(Źródło: google)
Przychody Apple Inc. [NYSE: AAPL] w III kwartale roku obrotowego (spółka ma o kwartał przesunięty rok obrotowy względem roku kalendarzowego) wyniosły 42,4 mld dolarów, co stanowi spadek o 15 proc. r/r. Najmocniej ucierpiała sprzedaż w Chinach, gdzie obroty skurczyły się o 1/3 proc. Słabo także radził sobie rynek amerykański, gdzie przychody stopniały o 11 proc. Z opublikowanych danych wynika, że mocno spada sprzedaż iPhone’ów. Wolumen spadł o 15 proc., a przychody w ujęciu r/r o 23 proc. do 24 mld dolarów. Za to spóła zarządzana przez Tima Cooka odnotowała 7-proc. zwyżkę przychodów w segmencie iPadów, co było wynikiem wyższej ceny jednostkowej (wolumen spadł o 9 proc.). Segment usługowy zakończył kwartał ze sprzedażą na poziomie 5,98 mld dolarów (+19 proc. r/r), głównie za sprawą rekordów w App Store. Marża brutto wyniosła 38 proc., w porównaniu do 39,7 proc. przed rokiem.
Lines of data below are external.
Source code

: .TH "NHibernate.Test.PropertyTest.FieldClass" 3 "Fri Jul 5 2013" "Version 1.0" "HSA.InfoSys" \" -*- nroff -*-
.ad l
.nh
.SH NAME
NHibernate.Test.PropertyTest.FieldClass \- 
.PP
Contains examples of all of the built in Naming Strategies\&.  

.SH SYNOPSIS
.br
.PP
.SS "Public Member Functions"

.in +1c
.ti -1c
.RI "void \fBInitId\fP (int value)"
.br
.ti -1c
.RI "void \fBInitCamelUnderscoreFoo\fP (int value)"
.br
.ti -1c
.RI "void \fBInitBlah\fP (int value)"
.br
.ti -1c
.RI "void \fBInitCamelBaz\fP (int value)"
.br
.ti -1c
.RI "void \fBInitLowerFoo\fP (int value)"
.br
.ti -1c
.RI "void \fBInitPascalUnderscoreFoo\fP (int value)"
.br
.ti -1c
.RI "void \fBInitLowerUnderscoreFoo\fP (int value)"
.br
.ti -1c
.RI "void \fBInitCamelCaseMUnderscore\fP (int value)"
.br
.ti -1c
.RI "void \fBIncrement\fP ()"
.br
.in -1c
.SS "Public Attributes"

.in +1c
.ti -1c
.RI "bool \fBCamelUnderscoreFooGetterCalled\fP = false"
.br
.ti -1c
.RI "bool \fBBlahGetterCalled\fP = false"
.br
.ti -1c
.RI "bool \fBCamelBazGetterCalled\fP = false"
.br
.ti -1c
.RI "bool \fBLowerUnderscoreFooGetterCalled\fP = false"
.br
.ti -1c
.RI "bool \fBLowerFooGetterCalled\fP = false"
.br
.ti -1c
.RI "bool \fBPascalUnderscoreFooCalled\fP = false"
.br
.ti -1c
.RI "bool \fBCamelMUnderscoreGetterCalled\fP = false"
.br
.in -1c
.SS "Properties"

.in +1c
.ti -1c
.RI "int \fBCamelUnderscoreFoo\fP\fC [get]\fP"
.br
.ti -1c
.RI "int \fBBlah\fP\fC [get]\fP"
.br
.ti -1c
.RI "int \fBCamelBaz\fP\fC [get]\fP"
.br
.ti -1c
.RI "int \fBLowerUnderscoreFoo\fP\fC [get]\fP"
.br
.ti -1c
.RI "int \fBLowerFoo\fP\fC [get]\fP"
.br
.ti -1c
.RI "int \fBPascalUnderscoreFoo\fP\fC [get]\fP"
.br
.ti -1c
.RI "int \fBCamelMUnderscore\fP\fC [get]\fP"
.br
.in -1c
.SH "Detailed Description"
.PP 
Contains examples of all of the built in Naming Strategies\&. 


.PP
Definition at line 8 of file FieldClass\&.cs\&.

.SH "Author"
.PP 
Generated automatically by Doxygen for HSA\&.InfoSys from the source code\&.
Wynik operacyjny zamknął się kwotą 10,1 mld dolarów w relacji do 14,1 mld dolarów w III kwartale 2015 r., natomiast na czysto spółka zarobiła 7,8 mld dolarów, czyli o 2,9 mld mniej niż przed rokiem.

Struktura sprzedaży Apple Inc. Źródło: Opracowanie własne na podstawie raportów finansowych spółki
– Mamy przyjemność zaraportować wyniki III kwartału, które pokazują silny popyt ze strony klientów i lepszą kondycję biznesu niż się spodziewaliśmy na początku kwartału. Mamy za sobą bardzo udaną premierę iPhone’a SE i jesteśmy zachwyceni reakcją klientów i deweloperów na zaprezentowane na czerwcowej konferencji oprogramowanie i usługi. – podsumował kwartał Tim Cook, Apple CEO.
Przy okazji wyników spółka poinformowała o celach na kolejny kwartał. W okresie lipiec-wrzesień Apple ma osiągnąć przychody w przedziale 45,5-47,5 mld dolarów (przy bazie na poziomie 51,5 mld USD w IV kwartale poprzedniego roku), marży brutto zbliżonej do uzyskanej w minionym kwartale i kosztach R&D o 50-150 mln USD wyższych niż odnotowanych w III kwartale roku.
Drugi z rzędu spadkowy kwartał sprzedaży smartfonów technologicznego giganta dla nikogo nie jest zaskoczeniem. Spółka nie wprowadziła w ostatnim okresie żadnego nowego produktu flagowego, a jedynie budżetowego iPhona SE. Podobnie ma się sprawa z rynkiem chińskim, gdzie obserwowane jest cały czas spowolnienie gospodarki, a spółkę dotykają problemy z kursami wymiany walut. Choć wszyscy oczekiwali spadku, to uzyskane wyniki były lepsze od prognoz rynku, który spodziewał się przychodów o ok. 300 mln dolarów niższych od raportowanych. Apple zaraportował wynik netto w kwocie 1,42 dolara na akcję, wobec spodziewanych 1,38 dolara. Oczekiwania spółki co do wyników kolejnego kwartału też wydają się lepsze niż wskazuje rynkowy sentyment. Wobec danych lepszych od prognoz nie może dziwić, że Apple w notowaniach posesyjnych zyskiwał nawet chwilami prawie 10 proc., co zapowiada wysokie otwarcie na dzisiejszej sesji na Wall Street.
W ciągu ostatniego roku kurs spółki spadł o ok. 20 proc., co spowodowało skurczenie kapitalizacji do 530 mld dolarów. W ostatnich transakcjach akcje spółki zmieniały właściciela przy wskaźniku C/Z na poziomie 10,75.